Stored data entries
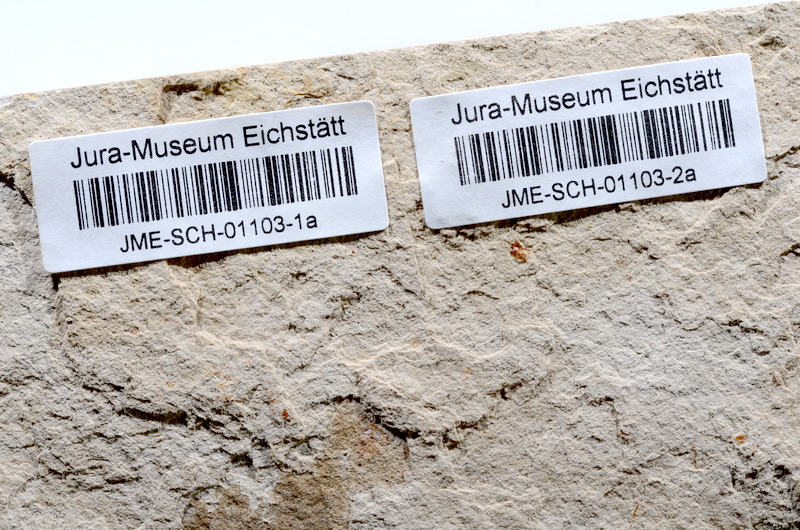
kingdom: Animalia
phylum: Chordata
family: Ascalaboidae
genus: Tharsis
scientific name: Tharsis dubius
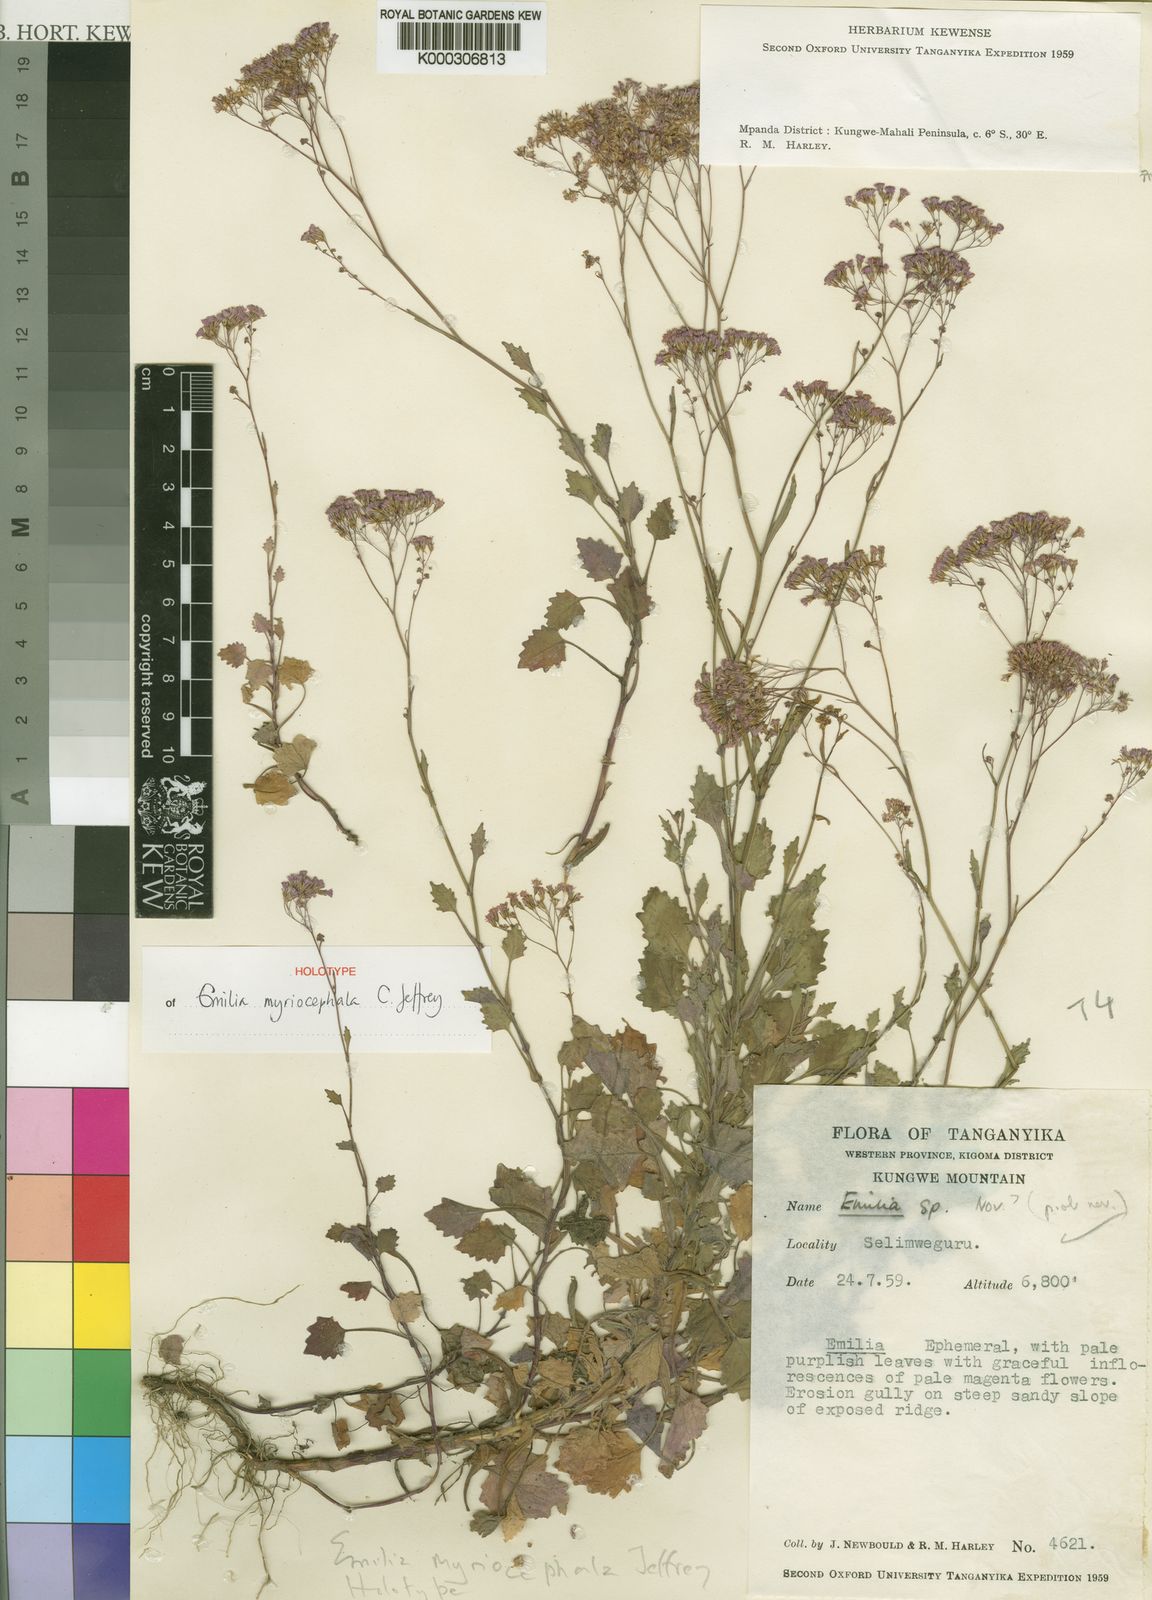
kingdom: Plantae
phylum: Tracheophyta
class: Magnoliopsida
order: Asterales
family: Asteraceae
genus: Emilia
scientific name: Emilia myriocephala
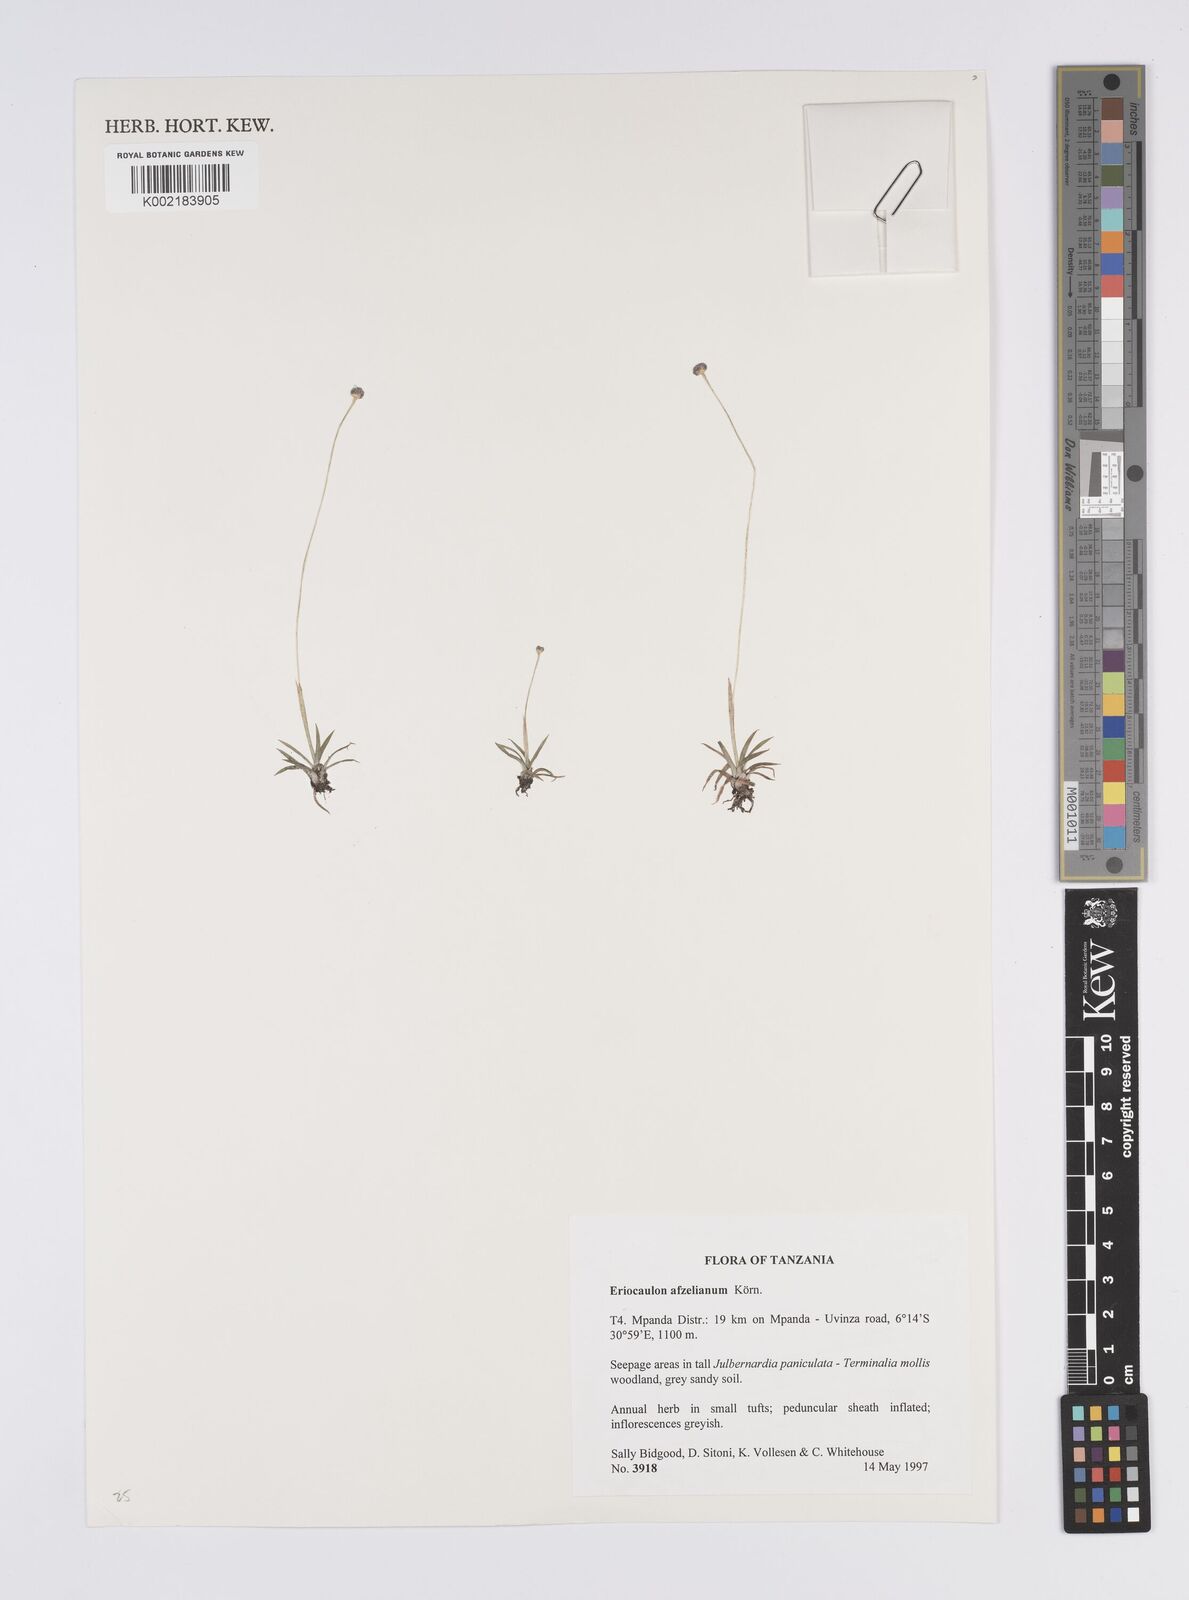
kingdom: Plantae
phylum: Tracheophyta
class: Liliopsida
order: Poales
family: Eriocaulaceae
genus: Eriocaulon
--
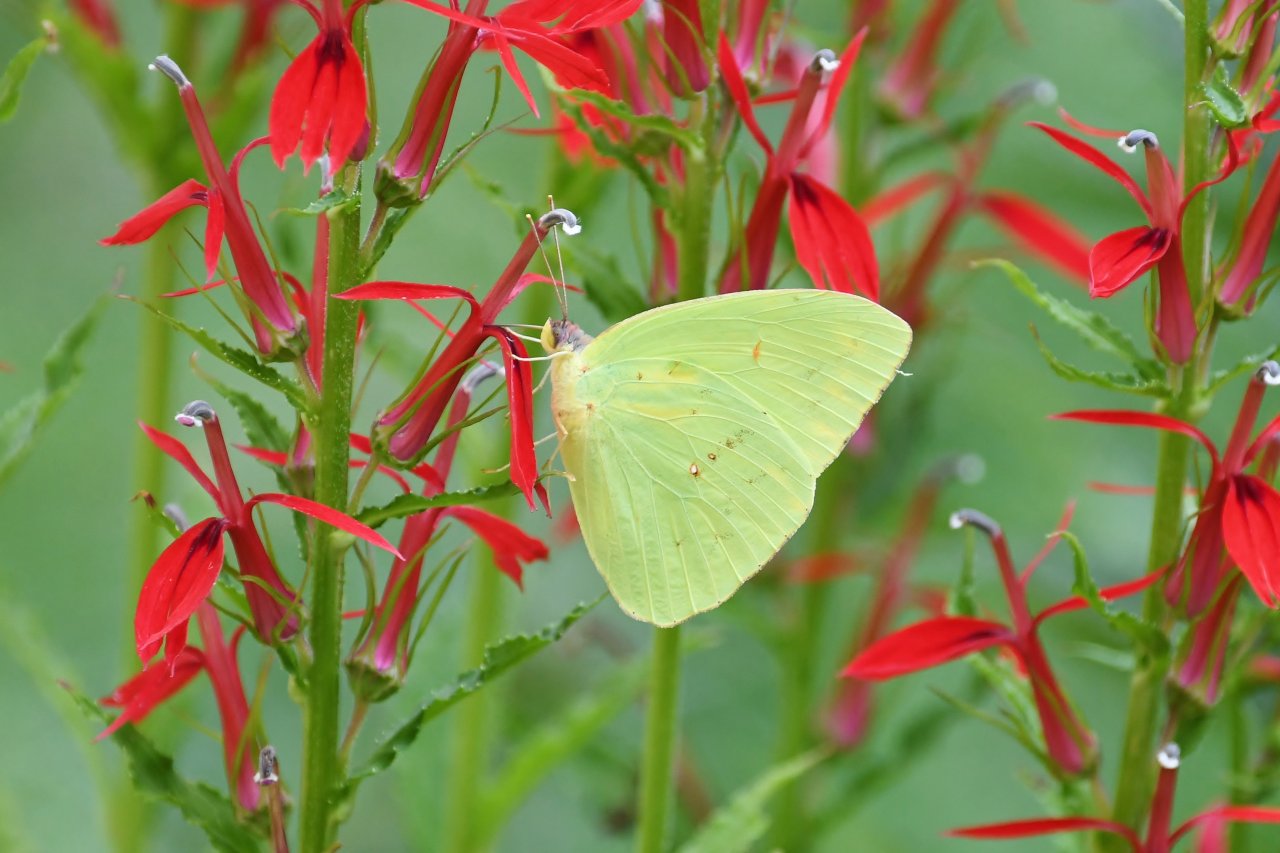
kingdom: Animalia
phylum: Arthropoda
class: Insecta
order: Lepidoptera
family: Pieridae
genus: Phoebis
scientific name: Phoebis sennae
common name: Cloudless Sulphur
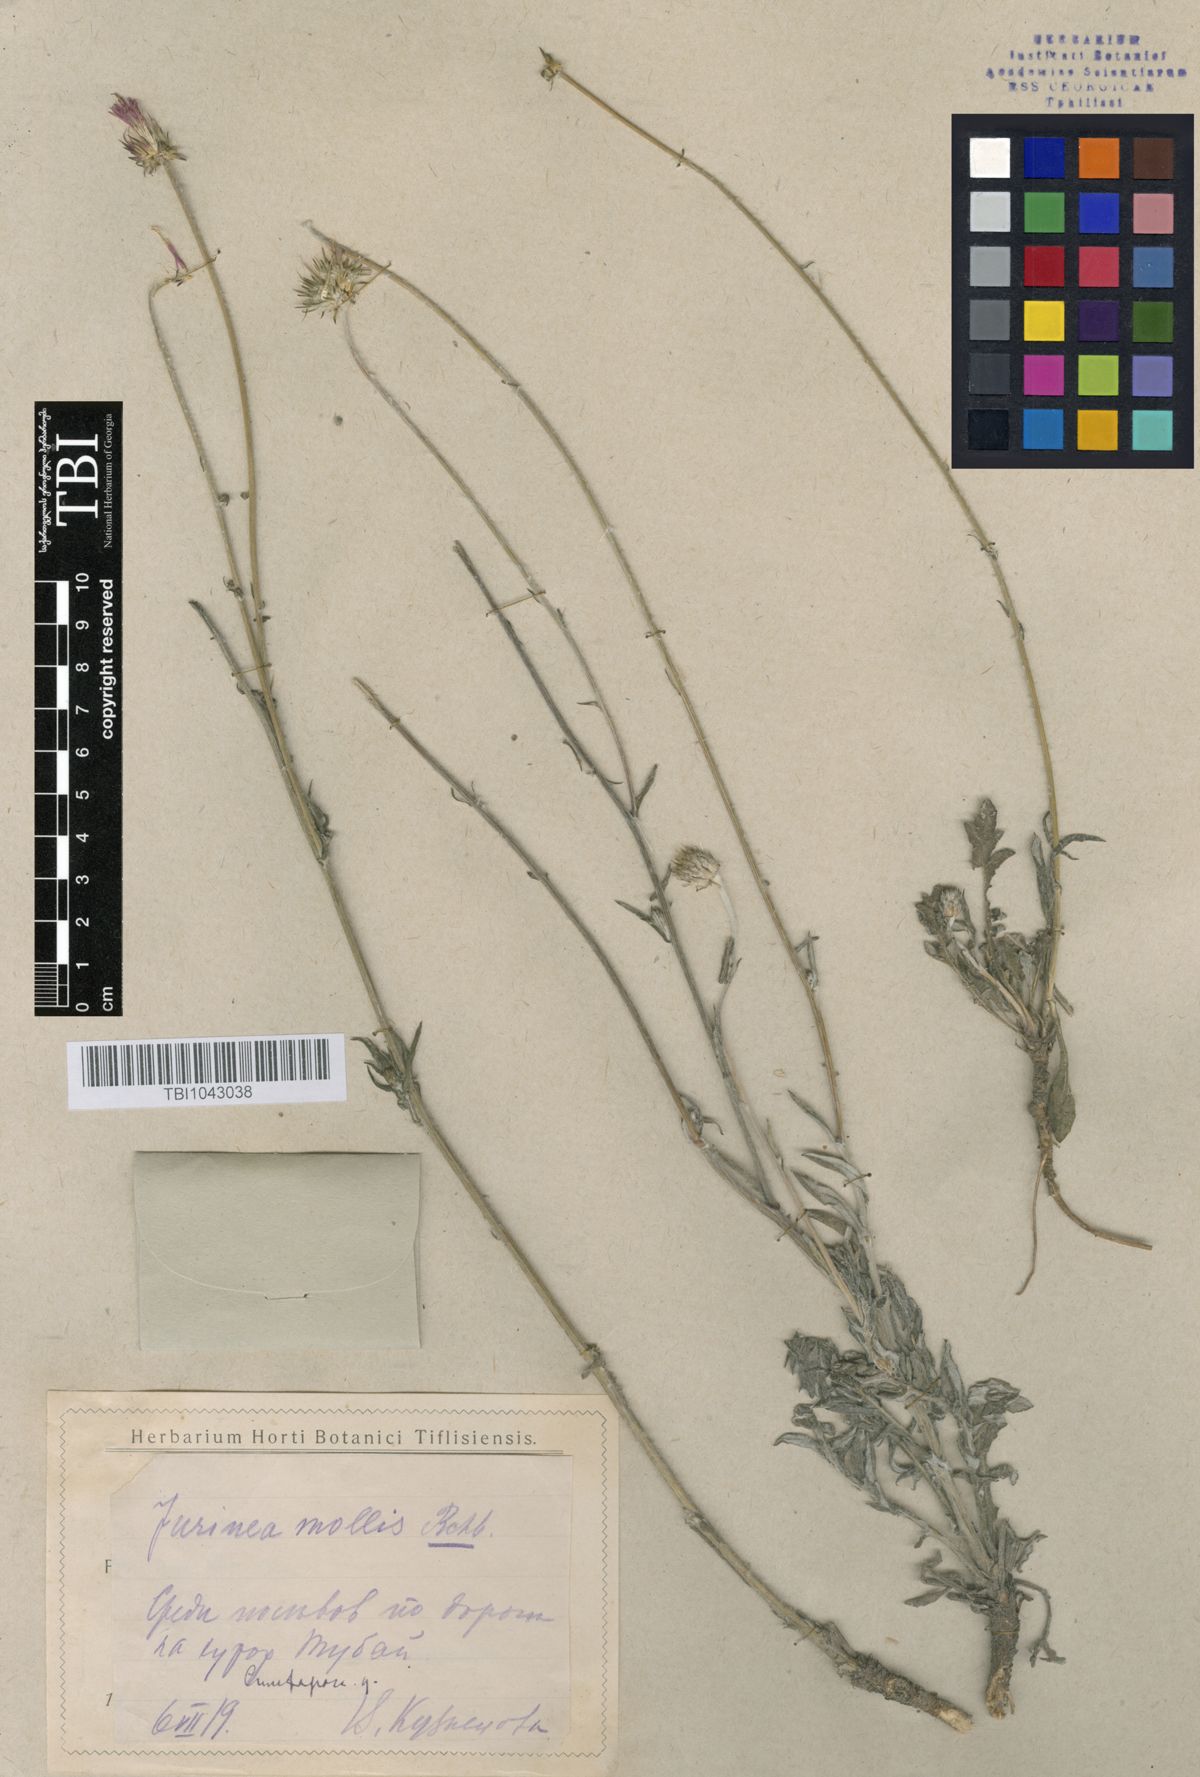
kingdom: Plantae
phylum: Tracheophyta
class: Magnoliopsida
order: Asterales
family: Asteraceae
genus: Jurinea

• YOUR TASK:
Change "scientific name" to "binomial name" in the lines from the line with "genus: Emilia" up to and including the line with "family: Eriocaulaceae", and write those lines out again with nothing else altered. Leave the pictures out of your answer.

• FULL RESPONSE:
genus: Emilia
binomial name: Emilia myriocephala
kingdom: Plantae
phylum: Tracheophyta
class: Liliopsida
order: Poales
family: Eriocaulaceae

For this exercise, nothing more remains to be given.